La "maggiore pressione" nei confronti di Gheddafi, secondo Frattini, avrà anche un altro importante effetto, e cioè che sarà "più difficile per il regime organizzare flussi di profughi verso l'Europa come mezzo di rappresaglia". "Come tutti sapete - ha aggiunto - il Cnt di Bengasi ci ha indicato come e dove il regime tenta di organizzare questo orribile traffico e si è impegnato fermamente a bloccare l'immigrazione proveniente dalle loro coste".

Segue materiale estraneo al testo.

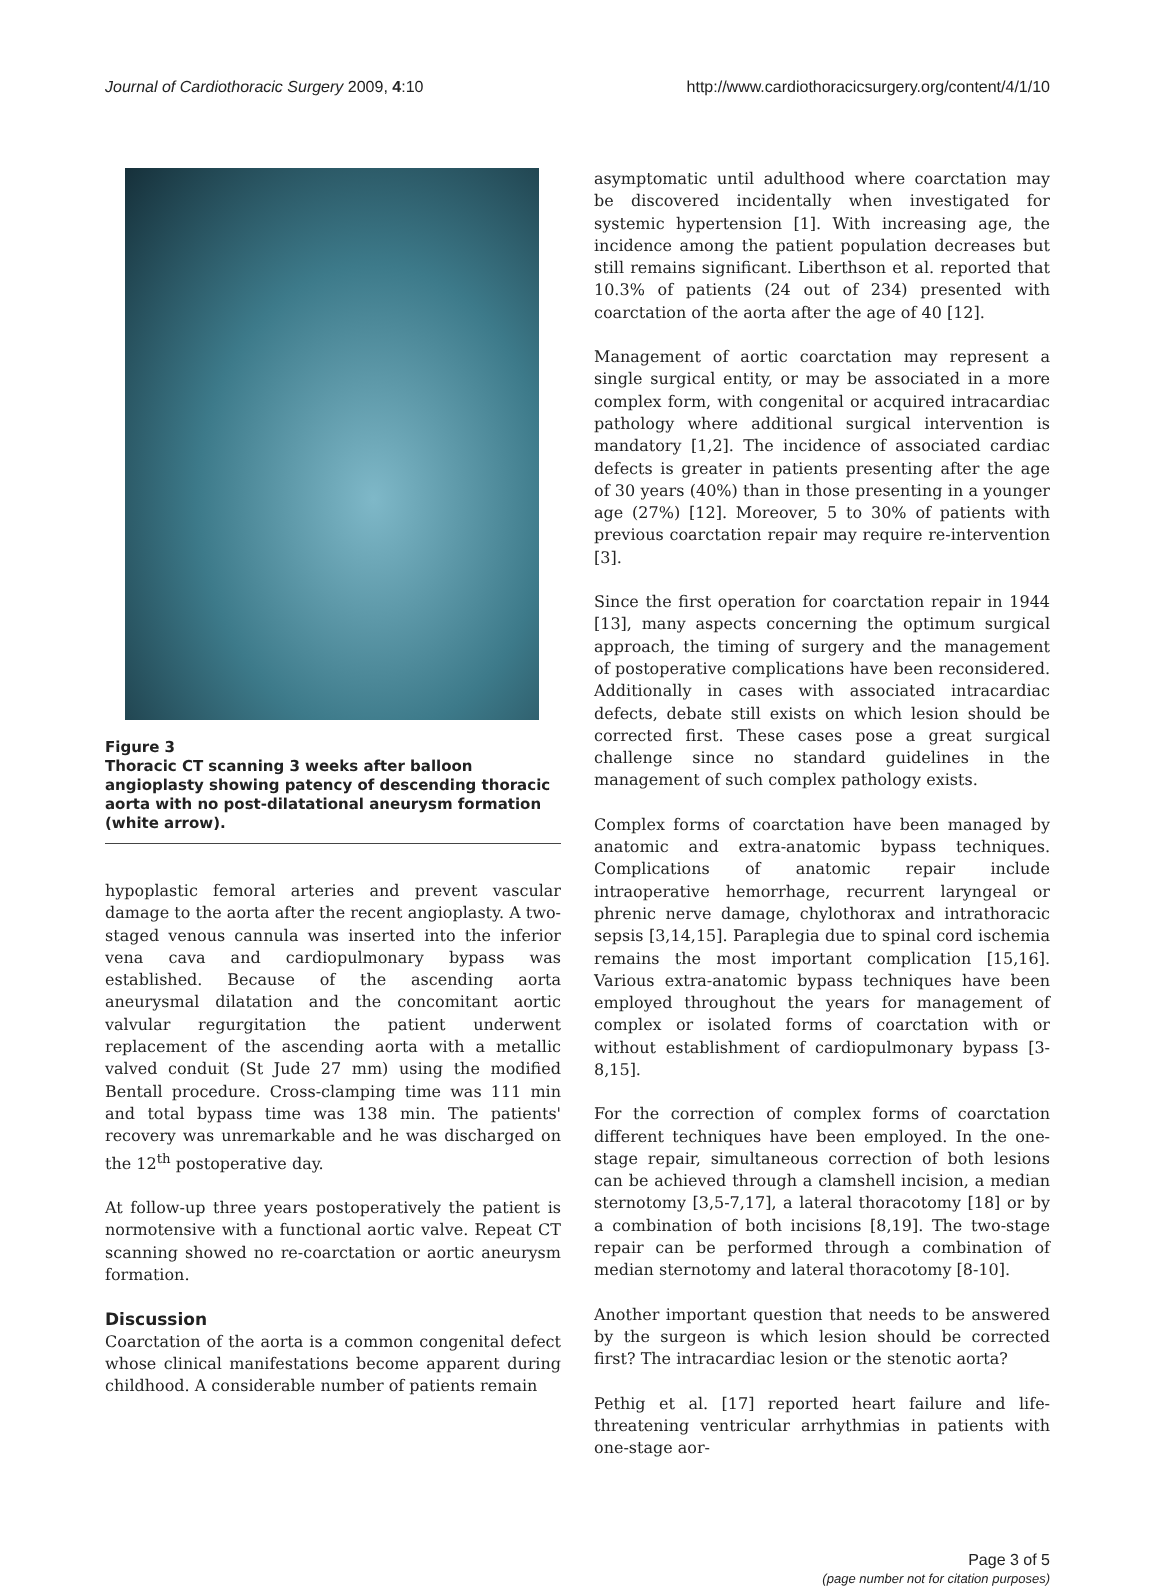Journal of Cardiothoracic Surgery 2009, 4:10 http://www.cardiothoracicsurgery.org/content/4/1/10
Figure 3
Thoracic CT scanning 3 weeks after balloon angioplasty showing patency of descending thoracic aorta with no post-dilatational aneurysm formation (white arrow).
hypoplastic femoral arteries and prevent vascular damage to the aorta after the recent angioplasty. A two-staged venous cannula was inserted into the inferior vena cava and cardiopulmonary bypass was established. Because of the ascending aorta aneurysmal dilatation and the concomitant aortic valvular regurgitation the patient underwent replacement of the ascending aorta with a metallic valved conduit (St Jude 27 mm) using the modified Bentall procedure. Cross-clamping time was 111 min and total bypass time was 138 min. The patients' recovery was unremarkable and he was discharged on the 12<sup>th</sup> postoperative day.
At follow-up three years postoperatively the patient is normotensive with a functional aortic valve. Repeat CT scanning showed no re-coarctation or aortic aneurysm formation.
Discussion
Coarctation of the aorta is a common congenital defect whose clinical manifestations become apparent during childhood. A considerable number of patients remain
asymptomatic until adulthood where coarctation may be discovered incidentally when investigated for systemic hypertension [1]. With increasing age, the incidence among the patient population decreases but still remains significant. Liberthson et al. reported that 10.3% of patients (24 out of 234) presented with coarctation of the aorta after the age of 40 [12].
Management of aortic coarctation may represent a single surgical entity, or may be associated in a more complex form, with congenital or acquired intracardiac pathology where additional surgical intervention is mandatory [1,2]. The incidence of associated cardiac defects is greater in patients presenting after the age of 30 years (40%) than in those presenting in a younger age (27%) [12]. Moreover, 5 to 30% of patients with previous coarctation repair may require re-intervention [3].
Since the first operation for coarctation repair in 1944 [13], many aspects concerning the optimum surgical approach, the timing of surgery and the management of postoperative complications have been reconsidered. Additionally in cases with associated intracardiac defects, debate still exists on which lesion should be corrected first. These cases pose a great surgical challenge since no standard guidelines in the management of such complex pathology exists.
Complex forms of coarctation have been managed by anatomic and extra-anatomic bypass techniques. Complications of anatomic repair include intraoperative hemorrhage, recurrent laryngeal or phrenic nerve damage, chylothorax and intrathoracic sepsis [3,14,15]. Paraplegia due to spinal cord ischemia remains the most important complication [15,16]. Various extra-anatomic bypass techniques have been employed throughout the years for management of complex or isolated forms of coarctation with or without establishment of cardiopulmonary bypass [3-8,15].
For the correction of complex forms of coarctation different techniques have been employed. In the one-stage repair, simultaneous correction of both lesions can be achieved through a clamshell incision, a median sternotomy [3,5-7,17], a lateral thoracotomy [18] or by a combination of both incisions [8,19]. The two-stage repair can be performed through a combination of median sternotomy and lateral thoracotomy [8-10].
Another important question that needs to be answered by the surgeon is which lesion should be corrected first? The intracardiac lesion or the stenotic aorta?
Pethig et al. [17] reported heart failure and life-threatening ventricular arrhythmias in patients with one-stage aor-
Page 3 of 5
(page number not for citation purposes)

Il Ministro della Difesa Ignazio La Russa ha poi chiarito che "l'impiego delle nostre forze aeree sarà nel pieno rispetto della Risoluzione 1973 dell'Onu e l'ingaggio degli obiettivi avverrà con sistemi d'arma di alta precisione, al fine di evitare ogni danno collaterale" e "quell'impiego non può né deve essere giudicato come ultroneo rispetto al mandato di difesa della popolazione civile, bensì come l'utilizzo di 'ogni misura necessaria per garantire quella sicurezza', nello spirito e nella lettera della Risoluzione delle Nazioni Unite".
Per quanto riguarda le iniziative diplomatiche italiane, il Ministro Frattini ha annunciato che domani incontrerà a Roma l'inviato delle Nazioni Unite in Libia, Abdelilah al Khatib ed ha ribadito che "il coordinamento delle iniziative di mediazione" con il regime libico "deve far capo all'Onu".